バ科学者のノート 2冊目

小説をただひたすらに書いていく

9 「無残」、そして「美麗」と

応援要請。その話を聞いた華村は巌流島と甲賀に率いられ獣道を走っていた。
甲賀さん! この先に怪物がいるって、本当ですか!」
「間違いありません。しかも群れです。既に喧騒が耳に入ってくるでしょう?」
「華村君、協力を要請したのは我々だが、無理だけはしないでくれ。若手がいなくなるのはこちらとしても痛手だ」
「分かりました」

 

たどり着いた村は既に火の手が上がり、石川の隊士が黒い怪物たちと対峙していた。
「お館様!」
隊士の一人が気づいて叫ぶ。振り向く彼らの顔には、安堵。
「来てくださったのですね!」
「お館様がいるなら百人力だ!」

 

「村の人間は無事かね?」
「大丈夫です。全員避難させました、けが人はいますが死者は出ていません!」
「よくやった、あとは我々に任せたまえ」
隊士たちがまとまって避難所まで走るのを見送り、三人は周囲を見回した。

 

「巌流島さん、これだけの数、僕たちだけでどうにかなるのですか?」
「任せたまえ。忍、華村君、この辺りまで怪物をかき集めるのだ!」
「了解!」
華村は空をなぞる。光が溢れ出し、引き寄せるとそれは、田辺から預けられた鎖鎌へと姿を変えた。忍も腰に下げていた苦無を取り出す。
「東側は任せました。南の方角に大きいのがいます。お気をつけて」
「分かりました。甲賀さんも無理はなさらず」
「優しいのね、華村君は」

 

黒い怪物は華村の姿をみるなり例外なくとびかかってくる。華村は鎖でそれをいなしながら走る。その道中で見つけたのだ、一層大きな怪物を。
怪物もこちらに気が付いた。ゆったりとした動作でこちらに向き直る。
いままでの自分なら腰を抜かしていた。けれど、負けるわけにはいかない。
「来い、化け物」
華村は挑発して走り出した。怪物の群れが、徐々に北側に集められる。

 

「巌流島さん!」
華村が声を上げた。同時に甲賀も顔を出す。巌流島は一つ頷くと、空をなぞり、一振りの太刀をつかみ取った。

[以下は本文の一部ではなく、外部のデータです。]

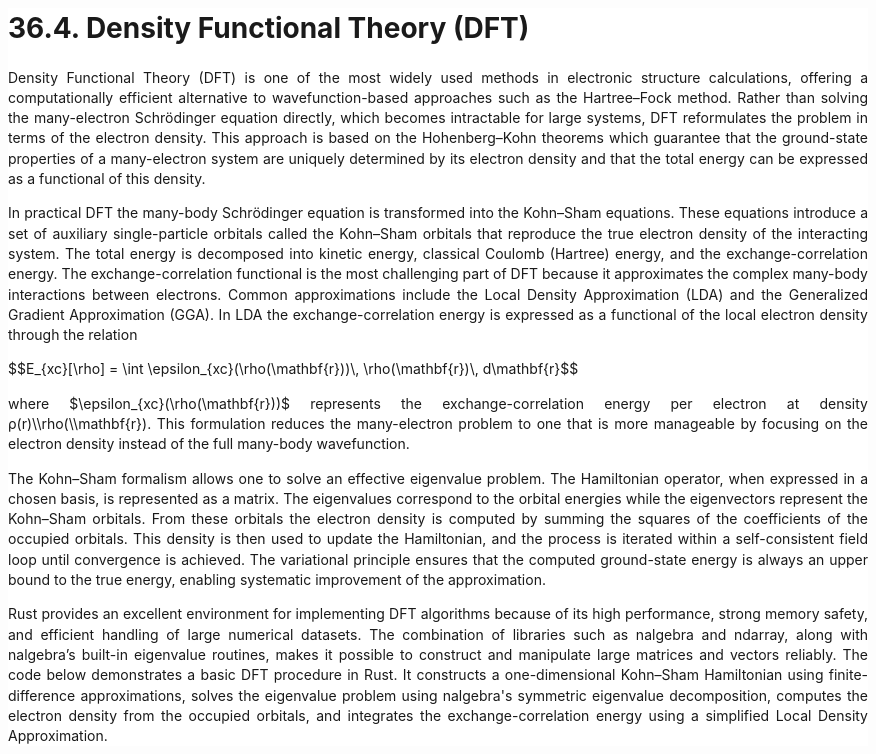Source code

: # 36.4. Density Functional Theory (DFT)
<p style="text-align: justify;">
Density Functional Theory (DFT) is one of the most widely used methods in electronic structure calculations, offering a computationally efficient alternative to wavefunction-based approaches such as the Hartree–Fock method. Rather than solving the many-electron Schrödinger equation directly, which becomes intractable for large systems, DFT reformulates the problem in terms of the electron density. This approach is based on the Hohenberg–Kohn theorems which guarantee that the ground-state properties of a many-electron system are uniquely determined by its electron density and that the total energy can be expressed as a functional of this density.
</p>

<p style="text-align: justify;">
In practical DFT the many-body Schrödinger equation is transformed into the Kohn–Sham equations. These equations introduce a set of auxiliary single-particle orbitals called the Kohn–Sham orbitals that reproduce the true electron density of the interacting system. The total energy is decomposed into kinetic energy, classical Coulomb (Hartree) energy, and the exchange-correlation energy. The exchange-correlation functional is the most challenging part of DFT because it approximates the complex many-body interactions between electrons. Common approximations include the Local Density Approximation (LDA) and the Generalized Gradient Approximation (GGA). In LDA the exchange-correlation energy is expressed as a functional of the local electron density through the relation
</p>

<p style="text-align: justify;">
$$E_{xc}[\rho] = \int \epsilon_{xc}(\rho(\mathbf{r}))\, \rho(\mathbf{r})\, d\mathbf{r}$$
</p>
<p style="text-align: justify;">
where $\epsilon_{xc}(\rho(\mathbf{r}))$ represents the exchange-correlation energy per electron at density ρ(r)\\rho(\\mathbf{r}). This formulation reduces the many-electron problem to one that is more manageable by focusing on the electron density instead of the full many-body wavefunction.
</p>

<p style="text-align: justify;">
The Kohn–Sham formalism allows one to solve an effective eigenvalue problem. The Hamiltonian operator, when expressed in a chosen basis, is represented as a matrix. The eigenvalues correspond to the orbital energies while the eigenvectors represent the Kohn–Sham orbitals. From these orbitals the electron density is computed by summing the squares of the coefficients of the occupied orbitals. This density is then used to update the Hamiltonian, and the process is iterated within a self-consistent field loop until convergence is achieved. The variational principle ensures that the computed ground-state energy is always an upper bound to the true energy, enabling systematic improvement of the approximation.
</p>

<p style="text-align: justify;">
Rust provides an excellent environment for implementing DFT algorithms because of its high performance, strong memory safety, and efficient handling of large numerical datasets. The combination of libraries such as nalgebra and ndarray, along with nalgebra’s built-in eigenvalue routines, makes it possible to construct and manipulate large matrices and vectors reliably. The code below demonstrates a basic DFT procedure in Rust. It constructs a one-dimensional Kohn–Sham Hamiltonian using finite-difference approximations, solves the eigenvalue problem using nalgebra's symmetric eigenvalue decomposition, computes the electron density from the occupied orbitals, and integrates the exchange-correlation energy using a simplified Local Density Approximation.
</p>
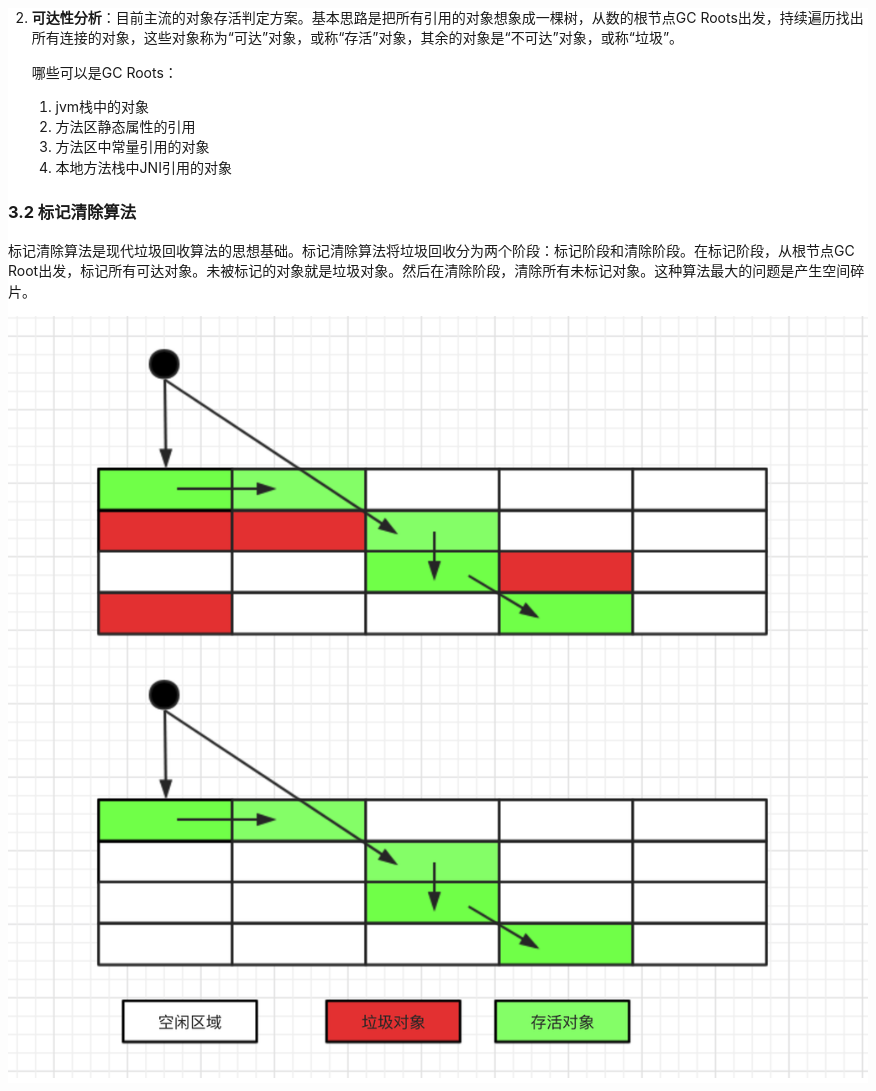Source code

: 2. **可达性分析**：目前主流的对象存活判定方案。基本思路是把所有引用的对象想象成一棵树，从数的根节点GC Roots出发，持续遍历找出所有连接的对象，这些对象称为“可达”对象，或称“存活”对象，其余的对象是“不可达”对象，或称“垃圾”。

   哪些可以是GC Roots：

   1. jvm栈中的对象
   2. 方法区静态属性的引用
   3. 方法区中常量引用的对象
   4. 本地方法栈中JNI引用的对象

### 3.2 标记清除算法

标记清除算法是现代垃圾回收算法的思想基础。标记清除算法将垃圾回收分为两个阶段：标记阶段和清除阶段。在标记阶段，从根节点GC Root出发，标记所有可达对象。未被标记的对象就是垃圾对象。然后在清除阶段，清除所有未标记对象。这种算法最大的问题是产生空间碎片。

![](./picture/标记清除算法.png)
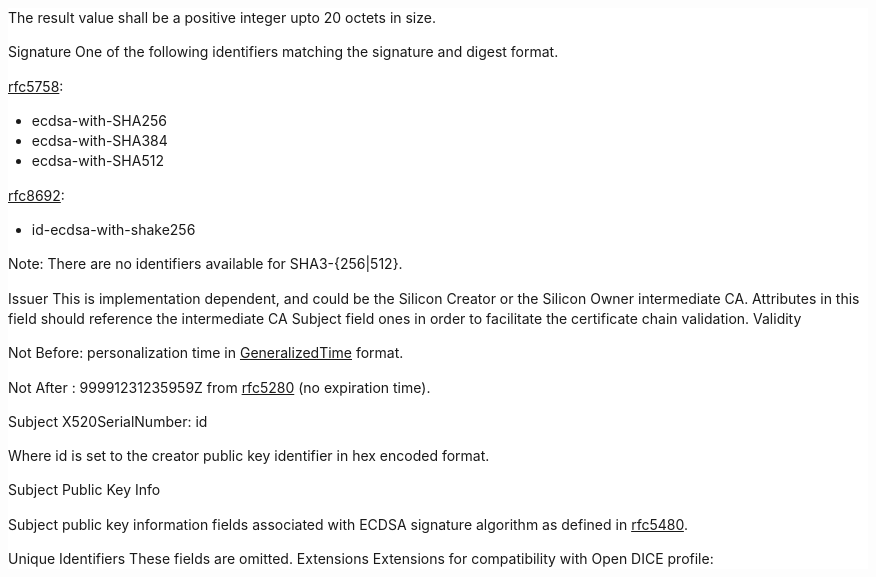 The result value shall be a positive integer upto 20 octets in size.
    </td>
  </tr>
  <tr>
    <td>Signature</td>
    <td>
One of the following identifiers matching the signature and digest format.


[rfc5758](https://tools.ietf.org/html/rfc5758#section-3.2):

*   ecdsa-with-SHA256
*   ecdsa-with-SHA384
*   ecdsa-with-SHA512

[rfc8692](https://tools.ietf.org/html/rfc8692#section-3):

*   id-ecdsa-with-shake256

Note: There are no identifiers available for SHA3-{256|512}.
    </td>
  </tr>
  <tr>
    <td>Issuer</td>
    <td>
This is implementation dependent, and could be the Silicon Creator or the
Silicon Owner intermediate CA.
Attributes in this field should reference the intermediate CA Subject field
ones in order to facilitate the certificate chain validation.
    </td>
  </tr>
  <tr>
    <td>Validity</td>
    <td>

Not Before: personalization time in
[GeneralizedTime](https://tools.ietf.org/html/rfc5280#section-4.1.2.5.2) format.

Not After : 99991231235959Z from
[rfc5280](https://tools.ietf.org/html/rfc5280#section-4.1.2.5) (no expiration
time).
    </td>
  </tr>
  <tr>
    <td>Subject</td>
    <td>
X520SerialNumber: id

Where id is set to the creator public key identifier in hex encoded format.
    </td>
  </tr>
  <tr>
    <td>Subject Public Key Info</td>
    <td>

Subject public key information fields associated with ECDSA signature algorithm
as defined in [rfc5480](https://tools.ietf.org/html/rfc5480#section-2).
    </td>
  </tr>
  <tr>
    <td>Unique Identifiers</td>
    <td>These fields are omitted.</td>
  </tr>
  <tr>
    <td>Extensions</td>
    <td>
Extensions for compatibility with Open DICE profile:
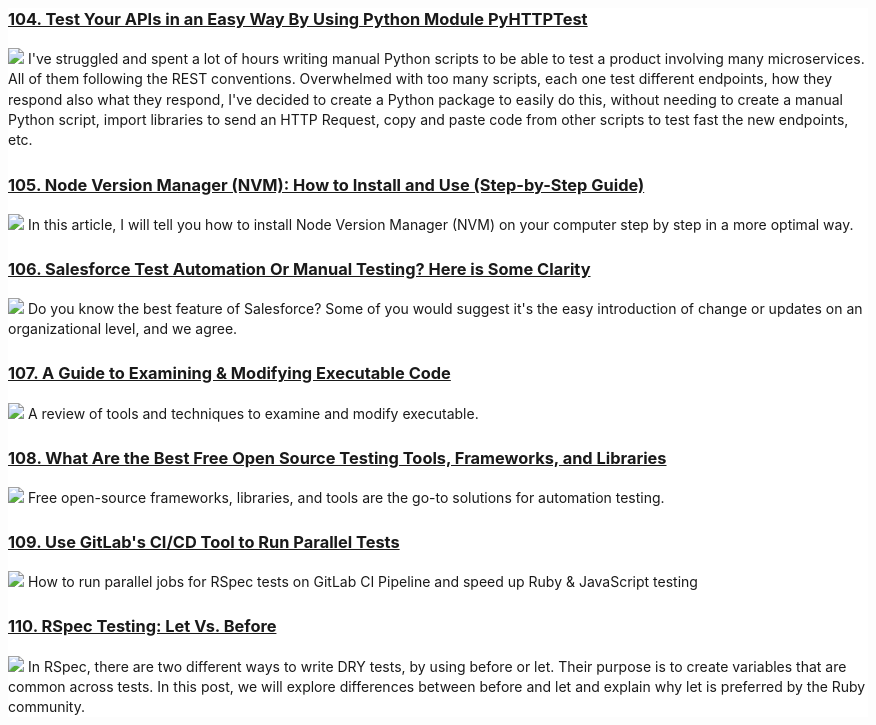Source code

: ### [104. Test Your APIs in an Easy Way By Using Python Module PyHTTPTest](https://hackernoon.com/test-your-web-server-in-elegant-way-c14u32s1)
![](https://cdn.hackernoon.com/drafts/1g3pd329o.png)
I've struggled and spent a lot of hours writing manual Python scripts to be able to test a product involving many microservices. All of them following the REST conventions. Overwhelmed with too many scripts, each one test different endpoints, how they respond also what they respond, I've decided to create a Python package to easily do this, without needing to create a manual Python script, import libraries to send an HTTP Request, copy and paste code from other scripts to test fast the new endpoints, etc.

### [105. Node Version Manager (NVM): How to Install and Use (Step-by-Step Guide)](https://hackernoon.com/node-version-manager-nvm-how-to-install-and-use-step-by-step-guide)
![](https://cdn.hackernoon.com/images/Jk8jZv20G2YYWf6AjGNu4ZTL25c2-hj93ptb.jpeg)
In this article, I will tell you how to install Node Version Manager (NVM) on your computer step by step in a more optimal way.

### [106. Salesforce Test Automation Or Manual Testing? Here is Some Clarity](https://hackernoon.com/salesforce-test-automation-or-manual-testing-here-is-some-clarity-4o1u372d)
![](https://cdn.hackernoon.com/images/SeMFCREAMiUDFDpFRRWZvNLAJwl2-1r1w35yf.jpeg)
Do you know the best feature of Salesforce? Some of you would suggest it's the easy introduction of change or updates on an organizational level, and we agree. 

### [107. A Guide to Examining & Modifying Executable Code](https://hackernoon.com/a-guide-to-examining-modifying-executable-code)
![](https://cdn.hackernoon.com/images/eyCNSA0sC0Mfi1AgXNVVwDDBmXZ2-nk262br7.jpeg)
A review of tools and techniques to examine and modify executable.

### [108. What Are the Best Free Open Source Testing Tools, Frameworks, and Libraries](https://hackernoon.com/what-are-the-best-free-open-source-testing-tools-frameworks-and-libraries)
![](https://cdn.hackernoon.com/images/D7iB4iTOHyaFEVCL0l1uPlKRMsS2-qh035hn.jpeg)
Free open-source frameworks, libraries, and tools are the go-to solutions for automation testing.

### [109. Use GitLab's CI/CD Tool to Run Parallel Tests](https://hackernoon.com/use-gitlabs-cicd-tool-to-run-parallel-tests-yj303103)
![](https://cdn.hackernoon.com/images/E24EbX15XQZvYPaITR5WEGVmupv2-da4d31kd.jpeg)
How to run parallel jobs for RSpec tests on GitLab CI Pipeline and speed up Ruby & JavaScript testing

### [110. RSpec Testing: Let Vs. Before](https://hackernoon.com/rspec-testing-let-vs-before-s2q83y16)
![](https://cdn.hackernoon.com/images/5e3hf3yln.jpg)
In RSpec, there are two different ways to write DRY tests, by using before or let. Their purpose is to create variables that are common across tests. In this post, we will explore differences between before and let and explain why let is preferred by the Ruby community.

すぐさま柄に手をかけ、居合の構えをとる。

 

「聞け、森羅万象の意思よ。わしは「白虎の申し子」の意思を持つ者。「無残」の忌み子、ここに現れん」

 

一瞬だった。遅れてくる強い風で華村はそれに気づいたくらいだ。巌流島の姿は怪物たちの背後に跳び、刀を抜いていた。
「……我、操るは一撃必殺の剣」
血振りをし、親指の腹で太刀をなぞる。
「故に振り返りし隙を与えず、残るは音のみ」
納刀された太刀は僅かに刀身を残すのみ。華村は気が付いた。怪物の群れが、微動だにしない。
「……斬」

 

カチリ
刀が仕舞われた音が響く。瞬間、怪物は次々と悲鳴を上げ、その場に倒れていく。
「すごい……」
華村は思わずつぶやいていた。素質や才能だけでは頭角を現さない、「努力」によってなされる技。一瞬にして最大限の集中を成す巌流島だからできた、居合。

 

「! お館様!」
甲賀のその声で華村と巌流島は気づいて振り返る。
「……うそじゃろ?」
巌流島が絶句する。あの巨大な怪物が、よろよろと立ち上がっているのだ。

 

華村は感づいていた。巌流島の居合は集中力の上に成り立つ。故に、こうした緊急事態に弱いのだ。
だが、先ほどの居合を食らって殆ど体力は残っていないと見た。
「……」
ならば、僕のすべきことは一つ。集中できる時間を作ればいい。

 

華村は鎖を放つ。自在に操られたそれは怪物に襲い掛かり、体を拘束した。
「華村君!」
「……僕についてきたんだ。相手は僕だろう、怪物……」
華村の眼には、光が灯っていた。
「『僕を見ろ』!!」

怪物の動きが止まる。華村が目配せすると、巌流島は再び居合の構えを取った。

 

巌流島の刀に貫かれ地面の溶けていく怪物を見ながら、華村は正気に戻って動けなくなっていた。
「華村君……」
甲賀が肩を貸す。なんとか立ち上がり、二人に連れられてよろよろと歩く華村は僅かに笑っていた。
「華村君、君はもしかして、自分の「素質」に気づいていたのか?」
巌流島の言葉に、華村は笑いかけた。